When patrons purchase general admission tickets online and print them at home, every single ticket is identical. The only identifier is the order number. In theory, a customer could buy one ticket and print it as many times as they chose. Not only could you lose money, but you could have an over-subscribed audience.
Fortunately, performing arts patrons tend to be a very honest bunch and this very rarely, if ever, a problem.
That said, one way to deal with it if you see this becoming an issue problem is to create a seating plan for GA seats and number the actual seat (i.e. for a seating capacity of 1-300, each seat is numbered consecutively from 1-300). For your online patrons, they can still select the number of seats they want without having to select seats off the seating plan. For example, the first ticket printed would have the number 1, the second ticket printed would be 2, and so on.

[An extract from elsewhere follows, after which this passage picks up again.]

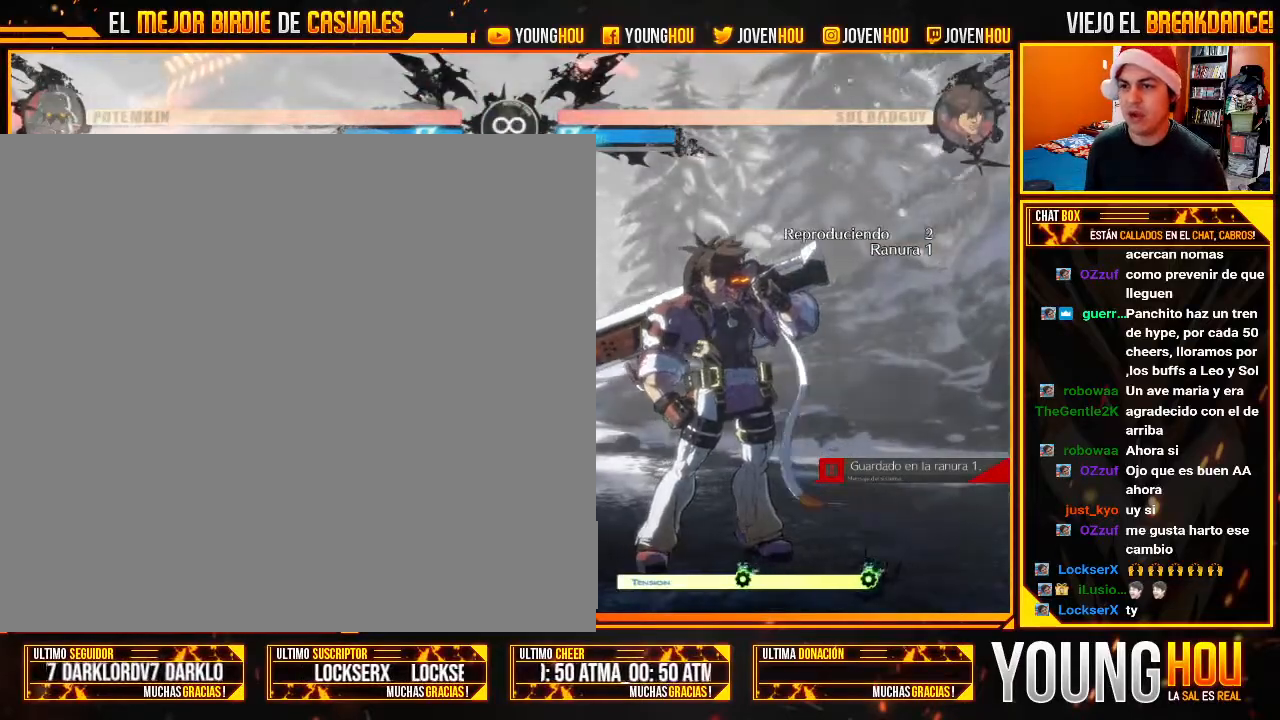
{"dt_ms": 1000, "buttons": [], "left_stick": "left"}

Regardless of whether the tickets are GA or reserved, print at home tickets can be reprinted many, many times. Even if the tickets are bar coded, it is still a matter of first come first served. We recommend doing the following:
Run a report | for ticket delivery = “print tickets at home.” Choose the show and performance date and ticket delivery method.
You will be able to print this report and give it to your house manager or users at each entrance to the theatre. Each print at home ticket should also have the sale number printed. Check to make sure that is the case. If not, contact Center Stage support: 831-920-1254.

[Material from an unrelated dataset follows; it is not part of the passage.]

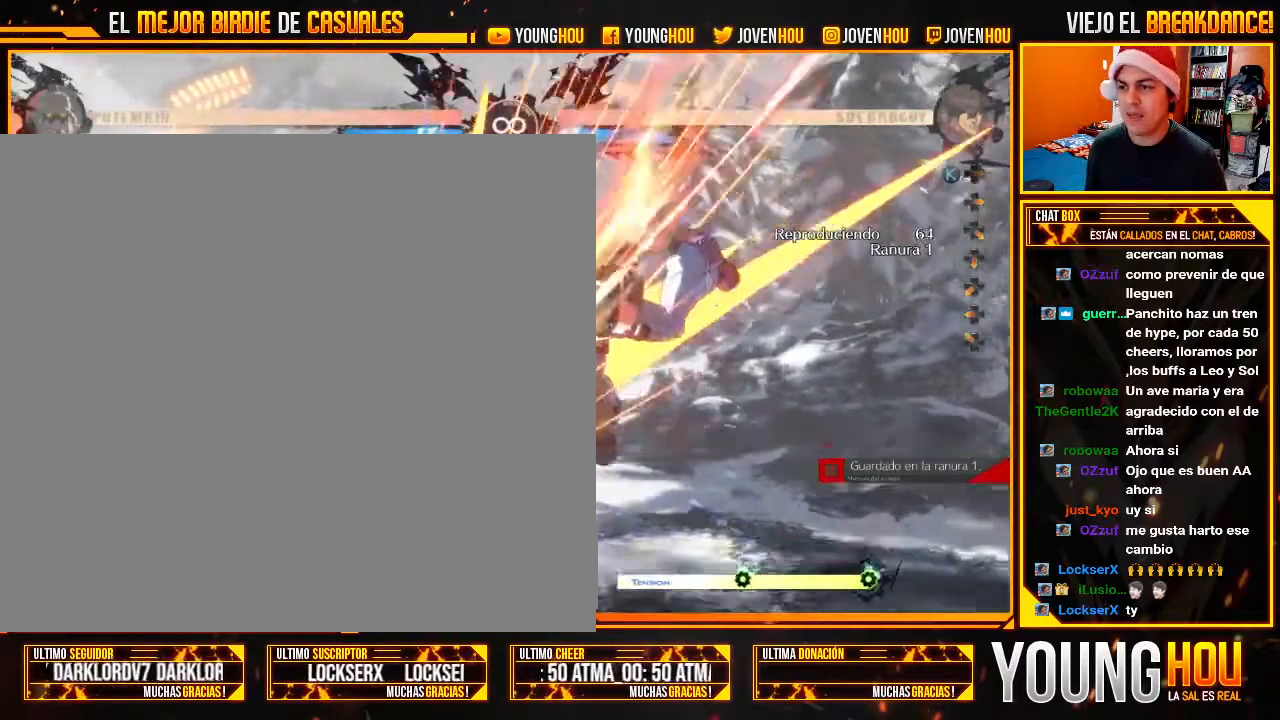
{"dt_ms": 500, "buttons": [], "left_stick": "left"}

Run the reports and give them to your house manager and/or ushers. When your patron shows up with the print at home tickets at the door, and the usher doesn’t recognize the patron, have the patron tell the usher their name. The usher can then look at the manifest and check off the name on the manifest. This should reduce any chance of patrons getting in without having paid for those GA seats.
For our clients that have events for which people will counterfeit tickets, whether the print at home type or the actual thermal ticket type, they use reserved seating AND they bar code their tickets.
Most of our clients use reserved seating because their patrons like them because they don’t have to get to the theatre early to get a good seat. Also, from a marketing standpoint, you can charge more for reserved seats.